Aldeas Infantiles SOS recuerda que los abuelos acogedores necesitan apoyos y recursos durante el tiempo que dure el proceso de acogimiento y que se enfrentan a una serie de desafíos añadidos como la diferencia generacional, la inseguridad ante sus habilidades parentales o el conflicto de lealtades.
Para ellos, la organización reclama orientación y asesoramiento adaptado a sus necesidades; servicios de mediación familiar y de atención psicológica, que les faciliten las herramientas necesarias para gestionar sus emociones y manejar dificultades que puedan surgir a lo largo del proceso; recursos formativos para mejorar sus capacidades a la hora de ejercer una crianza positiva, de construir vínculos seguros con sus nietos y nietas y de acompañarlos en su proceso educativo, salvando la brecha digital derivada del gran salto generacional; redes de apoyo que actúen de sostén emocional; y un mayor reconocimiento a la labor social que desempeñan en la protección de la infancia.

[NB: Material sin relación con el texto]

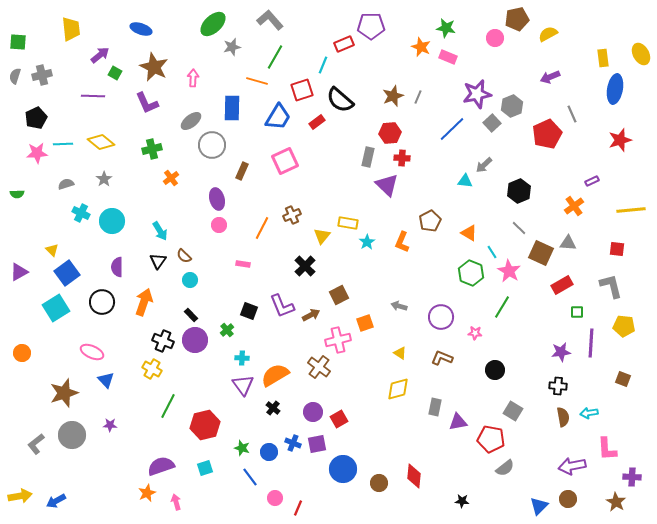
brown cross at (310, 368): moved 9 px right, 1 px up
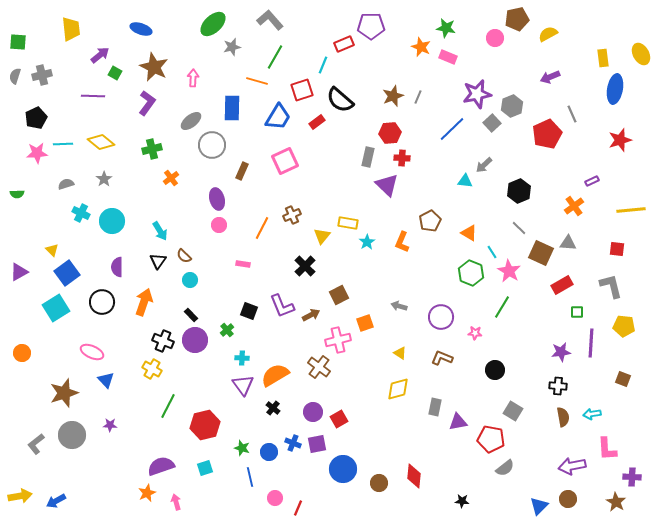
purple L-shape at (147, 103): rotated 120 degrees counterclockwise
cyan arrow at (589, 413): moved 3 px right, 1 px down
blue line at (250, 477): rotated 24 degrees clockwise
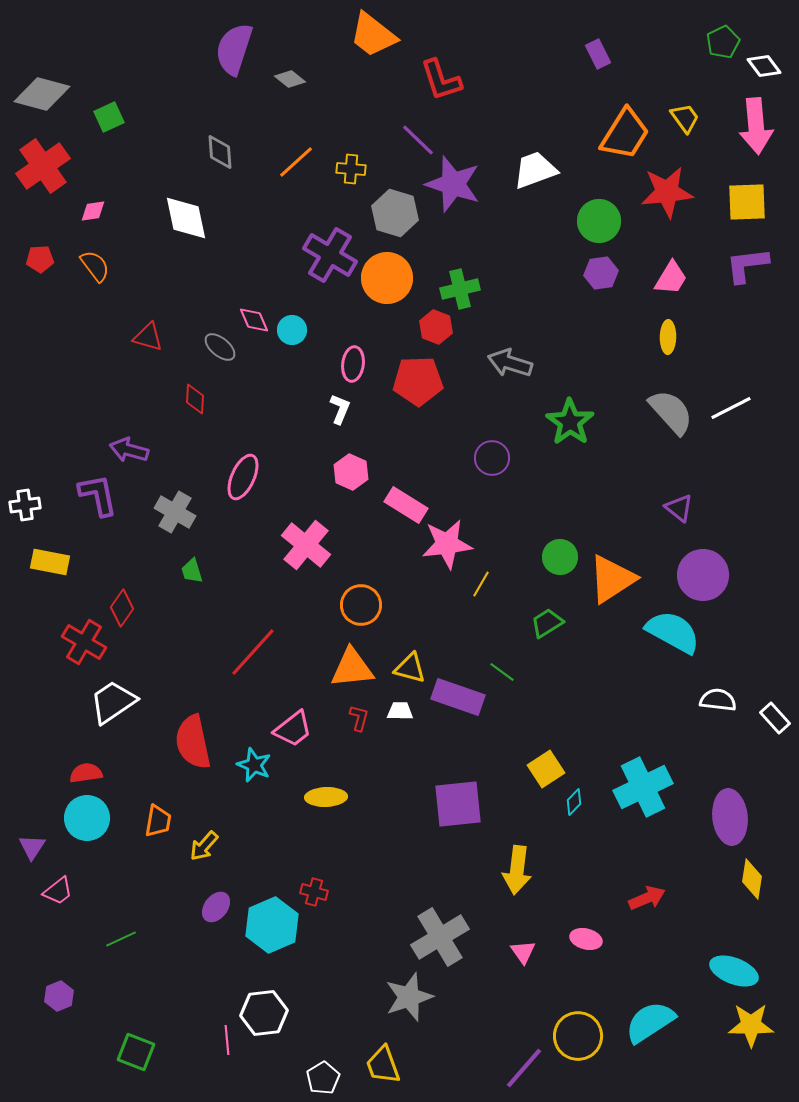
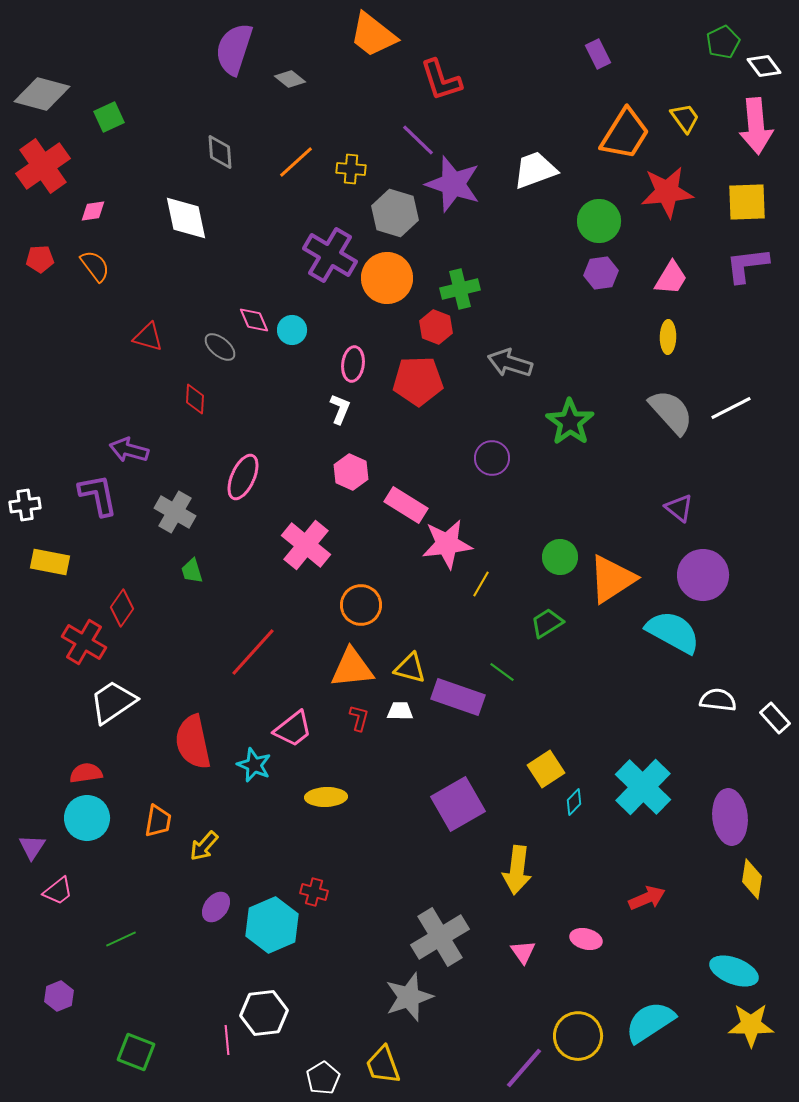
cyan cross at (643, 787): rotated 20 degrees counterclockwise
purple square at (458, 804): rotated 24 degrees counterclockwise
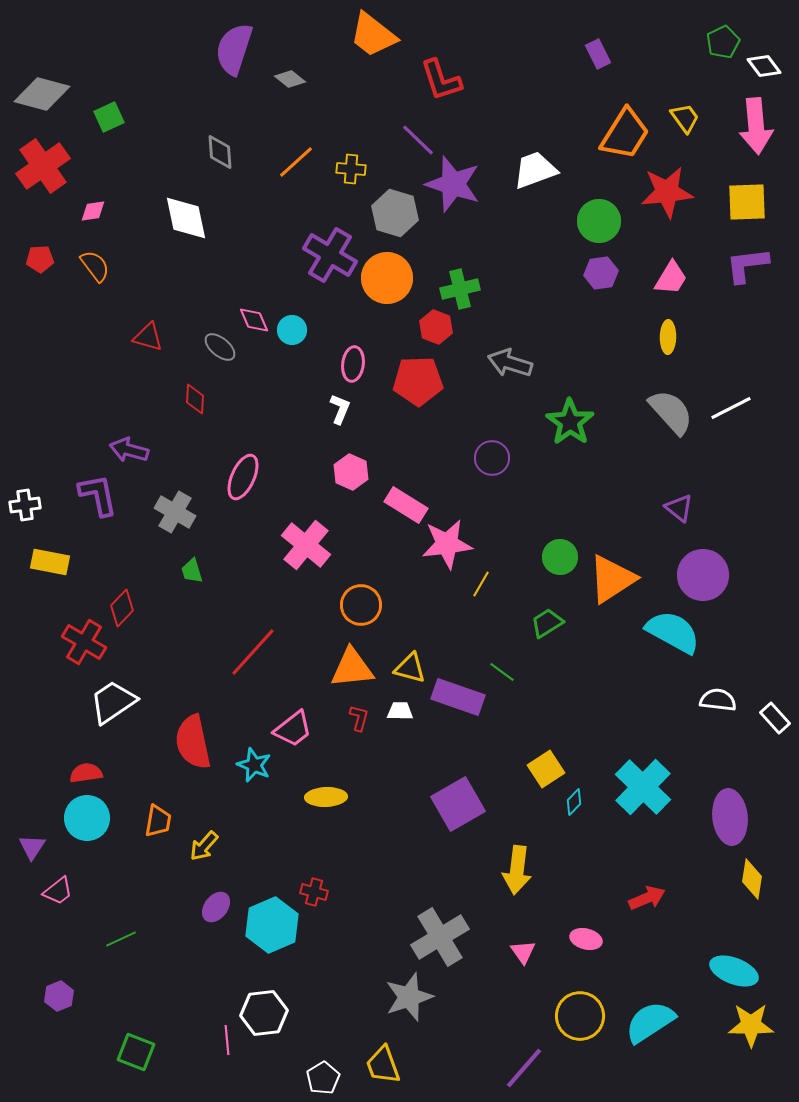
red diamond at (122, 608): rotated 9 degrees clockwise
yellow circle at (578, 1036): moved 2 px right, 20 px up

En 2025, Aldeas Infantiles SOS acompañó a 501 familias a través de los Programas de Acogimiento en Familia Extensa con los que cuenta en Aragón, Cantabria, Cataluña, Galicia y la Comunidad de Madrid. En gran parte de ellas, son los abuelos y abuelas quienes ejercen como cuidadores principales.
Desde estos programas, Aldeas orienta y asesora a las familias en todo el proceso, velando siempre por el interés superior del niño o niña y promoviendo vínculos afectivos seguros donde los niños y niñas, sus padres y madres, y las familias acogedoras sean los principales protagonistas, siempre en coordinación con los equipos técnicos de los Servicios Sociales.